Chapter 13 Summary and Analysis
Marguerite is hospitalized—a not unpleasant experience for her. She relishes the attention given to her by the adults around her.
When Mr. Freeman goes to trial, Marguerite agrees to testify for two reasons: Bailey says it would prevent another little girl from being hurt and he promises Marguerite that Mr. Freeman will not be able to kill him. Marguerite does not testify about the times that Mr. Freeman held her and masturbated; this causes her guilt.
Mr. Freeman is given one year and one day, but for some reason he is released that afternoon. The police come to the home of Grandmother Baxter and tell her that Mr. Freeman “has been found dead on the lot behind the slaughterhouse.” It is clear to even young Marguerite which St. Louis family was powerful enough to secure Mr. Freeman’s release and which family was capable of murdering him.

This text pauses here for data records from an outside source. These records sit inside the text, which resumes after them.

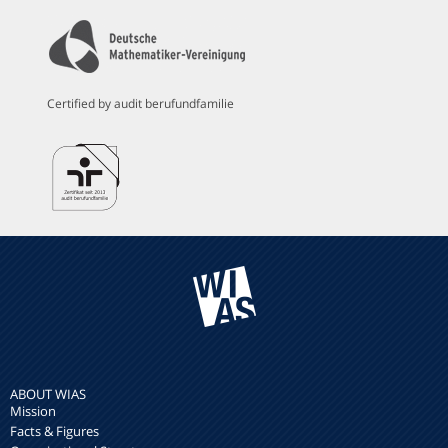
Certified by audit berufundfamilie
ABOUT WIAS
Mission
Facts & Figures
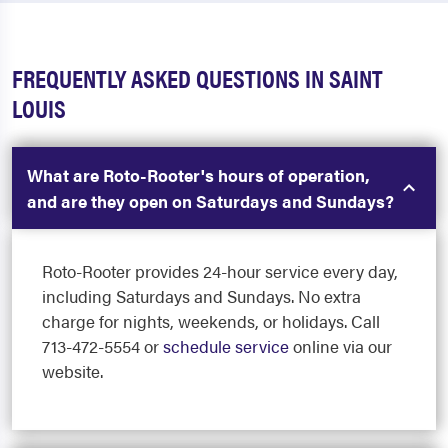
FREQUENTLY ASKED QUESTIONS IN SAINT
LOUIS
What are Roto-Rooter's hours of operation,
and are they open on Saturdays and Sundays?
Roto-Rooter provides 24-hour service every day,
including Saturdays and Sundays. No extra
charge for nights, weekends, or holidays. Call
713-472-5554 or
schedule service
online via our
website.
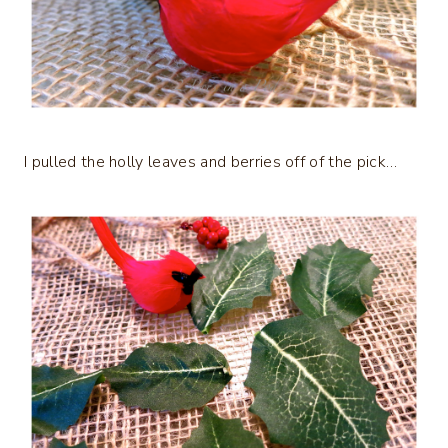
I pulled the holly leaves and berries off of the pick…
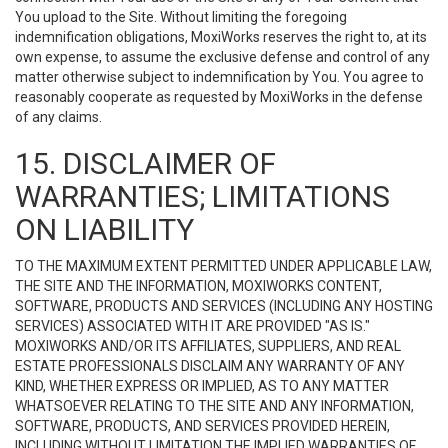
You upload to the Site. Without limiting the foregoing
indemnification obligations, MoxiWorks reserves the right to, at its
own expense, to assume the exclusive defense and control of any
matter otherwise subject to indemnification by You. You agree to
reasonably cooperate as requested by MoxiWorks in the defense
of any claims.
15. DISCLAIMER OF
WARRANTIES; LIMITATIONS
ON LIABILITY
TO THE MAXIMUM EXTENT PERMITTED UNDER APPLICABLE LAW,
THE SITE AND THE INFORMATION, MOXIWORKS CONTENT,
SOFTWARE, PRODUCTS AND SERVICES (INCLUDING ANY HOSTING
SERVICES) ASSOCIATED WITH IT ARE PROVIDED "AS IS."
MOXIWORKS AND/OR ITS AFFILIATES, SUPPLIERS, AND REAL
ESTATE PROFESSIONALS DISCLAIM ANY WARRANTY OF ANY
KIND, WHETHER EXPRESS OR IMPLIED, AS TO ANY MATTER
WHATSOEVER RELATING TO THE SITE AND ANY INFORMATION,
SOFTWARE, PRODUCTS, AND SERVICES PROVIDED HEREIN,
INCLUDING WITHOUT LIMITATION THE IMPLIED WARRANTIES OF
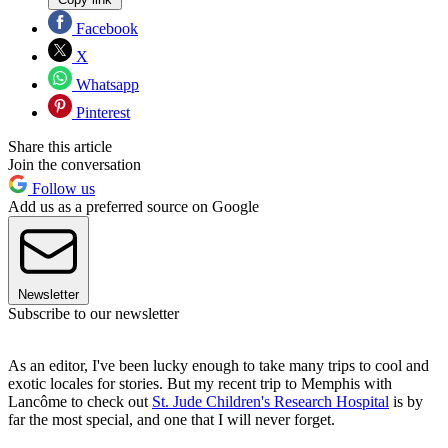
Facebook
X
Whatsapp
Pinterest
Share this article
Join the conversation
Follow us
Add us as a preferred source on Google
Newsletter
Subscribe to our newsletter
As an editor, I've been lucky enough to take many trips to cool and
exotic locales for stories. But my recent trip to Memphis with
Lancôme to check out
St. Jude Children's Research Hospital
is by
far the most special, and one that I will never forget.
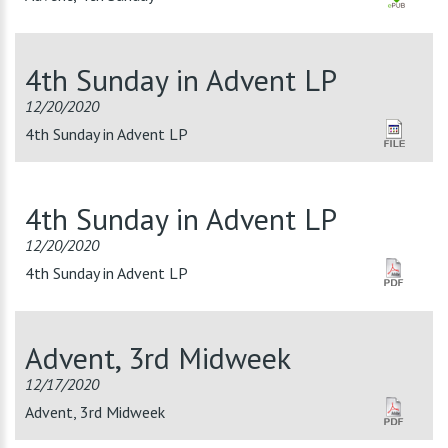
4th Sunday in Advent LP
12/20/2020
4th Sunday in Advent LP
4th Sunday in Advent LP
12/20/2020
4th Sunday in Advent LP
Advent, 3rd Midweek
12/17/2020
Advent, 3rd Midweek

Marguerite copes with the rape and all that has happened by refusing to talk. She believes if she talks with “anyone else that person might die too.” At first, “they” understood her silence. Next, the adults try punishment to get her to talk. Finally they banish Marguerite and Bailey to Stamps.
Through characterization, the reader knows and cares for Marguerite and her family. Person-against-person conflict is first evident when Marguerite testifies against Mr. Freeman; it occurs also when the uncles pit themselves against him. Character-against-self conflict is evident when Marguerite struggles on the stand not to tell the whole truth about her relationship with Mr. Freeman. When the uncles take revenge on Mr. Freeman instead of leaving it to the justice system, character-against-society conflict is evident.
It is interesting that in this autobiography so carefully penned there are definite—though minor—inconsistencies. Marguerite says at one point at the beginning of the chapter that Bailey cried at her hospital bedside and that he did not cry again for 15 years; at the end of the chapter, however, she tells of Bailey’s crying his heart out down the aisles of the coach as they return to Stamps. It is unclear whether this is a mistake or an exaggeration; in any case it is confusing to the reader.
Marguerite’s innocence is stolen from her; this is particularly evident in Chapter 13 of this autobiography. For instance, Marguerite states that after the rape, “I was eight, and grown.” It seems to Marguerite that she will never be a carefree child again.